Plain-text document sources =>
- Opening Delimiter -

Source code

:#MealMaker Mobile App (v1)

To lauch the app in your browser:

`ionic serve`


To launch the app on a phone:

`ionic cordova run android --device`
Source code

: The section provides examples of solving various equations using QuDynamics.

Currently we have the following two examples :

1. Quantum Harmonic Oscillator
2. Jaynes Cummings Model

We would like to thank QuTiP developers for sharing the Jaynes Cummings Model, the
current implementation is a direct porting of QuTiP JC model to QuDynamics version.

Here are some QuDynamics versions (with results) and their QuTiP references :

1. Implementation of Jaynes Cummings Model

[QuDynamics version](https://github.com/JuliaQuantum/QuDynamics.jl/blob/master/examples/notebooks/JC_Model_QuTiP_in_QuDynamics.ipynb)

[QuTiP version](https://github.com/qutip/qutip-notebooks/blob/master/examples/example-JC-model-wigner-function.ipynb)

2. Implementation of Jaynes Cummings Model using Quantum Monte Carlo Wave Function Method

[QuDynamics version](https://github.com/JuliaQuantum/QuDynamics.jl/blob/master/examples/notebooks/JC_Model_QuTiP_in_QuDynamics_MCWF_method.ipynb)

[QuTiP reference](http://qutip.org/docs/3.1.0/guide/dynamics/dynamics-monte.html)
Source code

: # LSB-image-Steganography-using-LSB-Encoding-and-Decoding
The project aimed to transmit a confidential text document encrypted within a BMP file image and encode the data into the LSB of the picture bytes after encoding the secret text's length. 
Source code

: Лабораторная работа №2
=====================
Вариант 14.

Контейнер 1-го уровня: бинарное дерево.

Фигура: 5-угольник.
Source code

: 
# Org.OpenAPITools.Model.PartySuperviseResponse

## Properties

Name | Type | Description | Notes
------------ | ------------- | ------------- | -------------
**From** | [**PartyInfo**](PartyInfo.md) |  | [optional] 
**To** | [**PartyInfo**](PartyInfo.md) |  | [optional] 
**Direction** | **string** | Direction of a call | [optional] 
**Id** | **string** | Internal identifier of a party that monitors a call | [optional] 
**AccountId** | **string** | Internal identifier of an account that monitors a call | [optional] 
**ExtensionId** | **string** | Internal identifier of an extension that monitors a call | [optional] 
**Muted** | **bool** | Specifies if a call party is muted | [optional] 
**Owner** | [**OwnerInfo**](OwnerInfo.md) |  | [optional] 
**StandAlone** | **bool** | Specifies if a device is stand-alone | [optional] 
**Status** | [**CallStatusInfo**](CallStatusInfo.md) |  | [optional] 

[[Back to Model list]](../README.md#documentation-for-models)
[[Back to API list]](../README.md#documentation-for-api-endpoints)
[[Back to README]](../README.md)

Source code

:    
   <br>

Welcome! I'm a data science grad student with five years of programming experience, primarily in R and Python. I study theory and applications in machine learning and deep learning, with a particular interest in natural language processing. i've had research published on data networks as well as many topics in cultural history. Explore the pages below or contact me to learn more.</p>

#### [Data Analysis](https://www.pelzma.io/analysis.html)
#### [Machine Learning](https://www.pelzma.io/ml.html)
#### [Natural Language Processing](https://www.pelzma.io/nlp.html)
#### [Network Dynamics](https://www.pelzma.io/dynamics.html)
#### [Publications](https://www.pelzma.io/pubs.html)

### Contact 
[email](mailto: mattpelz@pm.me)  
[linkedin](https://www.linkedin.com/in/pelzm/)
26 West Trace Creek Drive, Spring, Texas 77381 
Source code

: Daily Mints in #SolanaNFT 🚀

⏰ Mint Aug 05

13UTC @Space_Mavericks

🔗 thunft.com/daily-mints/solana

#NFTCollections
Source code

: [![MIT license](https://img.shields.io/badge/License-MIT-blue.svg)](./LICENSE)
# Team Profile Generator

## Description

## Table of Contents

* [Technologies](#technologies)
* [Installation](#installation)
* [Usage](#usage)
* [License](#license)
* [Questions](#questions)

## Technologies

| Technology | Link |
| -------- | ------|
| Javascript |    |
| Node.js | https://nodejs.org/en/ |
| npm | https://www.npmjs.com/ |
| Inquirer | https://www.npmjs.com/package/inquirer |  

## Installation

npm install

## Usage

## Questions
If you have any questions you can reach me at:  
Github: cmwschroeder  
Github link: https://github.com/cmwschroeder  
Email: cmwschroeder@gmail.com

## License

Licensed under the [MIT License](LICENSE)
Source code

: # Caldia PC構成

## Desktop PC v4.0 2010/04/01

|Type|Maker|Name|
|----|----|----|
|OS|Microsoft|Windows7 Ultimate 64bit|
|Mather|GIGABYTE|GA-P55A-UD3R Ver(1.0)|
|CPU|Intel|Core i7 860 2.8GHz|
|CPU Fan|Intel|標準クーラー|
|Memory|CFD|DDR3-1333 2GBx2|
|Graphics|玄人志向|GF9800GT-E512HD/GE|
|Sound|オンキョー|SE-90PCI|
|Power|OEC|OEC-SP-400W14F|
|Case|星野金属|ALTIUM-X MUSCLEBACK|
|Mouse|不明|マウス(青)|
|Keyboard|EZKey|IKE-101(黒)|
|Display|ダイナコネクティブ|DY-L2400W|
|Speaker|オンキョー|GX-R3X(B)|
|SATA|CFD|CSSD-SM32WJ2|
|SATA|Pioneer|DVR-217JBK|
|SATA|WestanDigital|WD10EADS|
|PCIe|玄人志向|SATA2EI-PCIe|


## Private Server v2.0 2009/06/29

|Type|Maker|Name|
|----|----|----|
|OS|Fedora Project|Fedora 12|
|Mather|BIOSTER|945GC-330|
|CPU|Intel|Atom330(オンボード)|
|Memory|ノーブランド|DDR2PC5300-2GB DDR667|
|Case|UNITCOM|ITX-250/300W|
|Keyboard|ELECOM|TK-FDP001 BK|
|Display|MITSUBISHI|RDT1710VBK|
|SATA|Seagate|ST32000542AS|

- Closing Delimiter -

ASSIGNED TASK => Repeat the lines above exactly.

RESPONSE FOR THIS EXERCISE =>
Source code

:#MealMaker Mobile App (v1)

To lauch the app in your browser:

`ionic serve`


To launch the app on a phone:

`ionic cordova run android --device`
Source code

: The section provides examples of solving various equations using QuDynamics.

Currently we have the following two examples :

1. Quantum Harmonic Oscillator
2. Jaynes Cummings Model

We would like to thank QuTiP developers for sharing the Jaynes Cummings Model, the
current implementation is a direct porting of QuTiP JC model to QuDynamics version.

Here are some QuDynamics versions (with results) and their QuTiP references :

1. Implementation of Jaynes Cummings Model

[QuDynamics version](https://github.com/JuliaQuantum/QuDynamics.jl/blob/master/examples/notebooks/JC_Model_QuTiP_in_QuDynamics.ipynb)

[QuTiP version](https://github.com/qutip/qutip-notebooks/blob/master/examples/example-JC-model-wigner-function.ipynb)

2. Implementation of Jaynes Cummings Model using Quantum Monte Carlo Wave Function Method

[QuDynamics version](https://github.com/JuliaQuantum/QuDynamics.jl/blob/master/examples/notebooks/JC_Model_QuTiP_in_QuDynamics_MCWF_method.ipynb)

[QuTiP reference](http://qutip.org/docs/3.1.0/guide/dynamics/dynamics-monte.html)
Source code

: # LSB-image-Steganography-using-LSB-Encoding-and-Decoding
The project aimed to transmit a confidential text document encrypted within a BMP file image and encode the data into the LSB of the picture bytes after encoding the secret text's length. 
Source code

: Лабораторная работа №2
=====================
Вариант 14.

Контейнер 1-го уровня: бинарное дерево.

Фигура: 5-угольник.
Source code

: 
# Org.OpenAPITools.Model.PartySuperviseResponse

## Properties

Name | Type | Description | Notes
------------ | ------------- | ------------- | -------------
**From** | [**PartyInfo**](PartyInfo.md) |  | [optional] 
**To** | [**PartyInfo**](PartyInfo.md) |  | [optional] 
**Direction** | **string** | Direction of a call | [optional] 
**Id** | **string** | Internal identifier of a party that monitors a call | [optional] 
**AccountId** | **string** | Internal identifier of an account that monitors a call | [optional] 
**ExtensionId** | **string** | Internal identifier of an extension that monitors a call | [optional] 
**Muted** | **bool** | Specifies if a call party is muted | [optional] 
**Owner** | [**OwnerInfo**](OwnerInfo.md) |  | [optional] 
**StandAlone** | **bool** | Specifies if a device is stand-alone | [optional] 
**Status** | [**CallStatusInfo**](CallStatusInfo.md) |  | [optional] 

[[Back to Model list]](../README.md#documentation-for-models)
[[Back to API list]](../README.md#documentation-for-api-endpoints)
[[Back to README]](../README.md)

Source code

:    
   <br>

Welcome! I'm a data science grad student with five years of programming experience, primarily in R and Python. I study theory and applications in machine learning and deep learning, with a particular interest in natural language processing. i've had research published on data networks as well as many topics in cultural history. Explore the pages below or contact me to learn more.</p>

#### [Data Analysis](https://www.pelzma.io/analysis.html)
#### [Machine Learning](https://www.pelzma.io/ml.html)
#### [Natural Language Processing](https://www.pelzma.io/nlp.html)
#### [Network Dynamics](https://www.pelzma.io/dynamics.html)
#### [Publications](https://www.pelzma.io/pubs.html)

### Contact 
[email](mailto: mattpelz@pm.me)  
[linkedin](https://www.linkedin.com/in/pelzm/)
26 West Trace Creek Drive, Spring, Texas 77381 
Source code

: Daily Mints in #SolanaNFT 🚀

⏰ Mint Aug 05

13UTC @Space_Mavericks

🔗 thunft.com/daily-mints/solana

#NFTCollections
Source code

: [![MIT license](https://img.shields.io/badge/License-MIT-blue.svg)](./LICENSE)
# Team Profile Generator

## Description

## Table of Contents

* [Technologies](#technologies)
* [Installation](#installation)
* [Usage](#usage)
* [License](#license)
* [Questions](#questions)

## Technologies

| Technology | Link |
| -------- | ------|
| Javascript |    |
| Node.js | https://nodejs.org/en/ |
| npm | https://www.npmjs.com/ |
| Inquirer | https://www.npmjs.com/package/inquirer |  

## Installation

npm install

## Usage

## Questions
If you have any questions you can reach me at:  
Github: cmwschroeder  
Github link: https://github.com/cmwschroeder  
Email: cmwschroeder@gmail.com

## License

Licensed under the [MIT License](LICENSE)
Source code

: # Caldia PC構成

## Desktop PC v4.0 2010/04/01

|Type|Maker|Name|
|----|----|----|
|OS|Microsoft|Windows7 Ultimate 64bit|
|Mather|GIGABYTE|GA-P55A-UD3R Ver(1.0)|
|CPU|Intel|Core i7 860 2.8GHz|
|CPU Fan|Intel|標準クーラー|
|Memory|CFD|DDR3-1333 2GBx2|
|Graphics|玄人志向|GF9800GT-E512HD/GE|
|Sound|オンキョー|SE-90PCI|
|Power|OEC|OEC-SP-400W14F|
|Case|星野金属|ALTIUM-X MUSCLEBACK|
|Mouse|不明|マウス(青)|
|Keyboard|EZKey|IKE-101(黒)|
|Display|ダイナコネクティブ|DY-L2400W|
|Speaker|オンキョー|GX-R3X(B)|
|SATA|CFD|CSSD-SM32WJ2|
|SATA|Pioneer|DVR-217JBK|
|SATA|WestanDigital|WD10EADS|
|PCIe|玄人志向|SATA2EI-PCIe|


## Private Server v2.0 2009/06/29

|Type|Maker|Name|
|----|----|----|
|OS|Fedora Project|Fedora 12|
|Mather|BIOSTER|945GC-330|
|CPU|Intel|Atom330(オンボード)|
|Memory|ノーブランド|DDR2PC5300-2GB DDR667|
|Case|UNITCOM|ITX-250/300W|
|Keyboard|ELECOM|TK-FDP001 BK|
|Display|MITSUBISHI|RDT1710VBK|
|SATA|Seagate|ST32000542AS|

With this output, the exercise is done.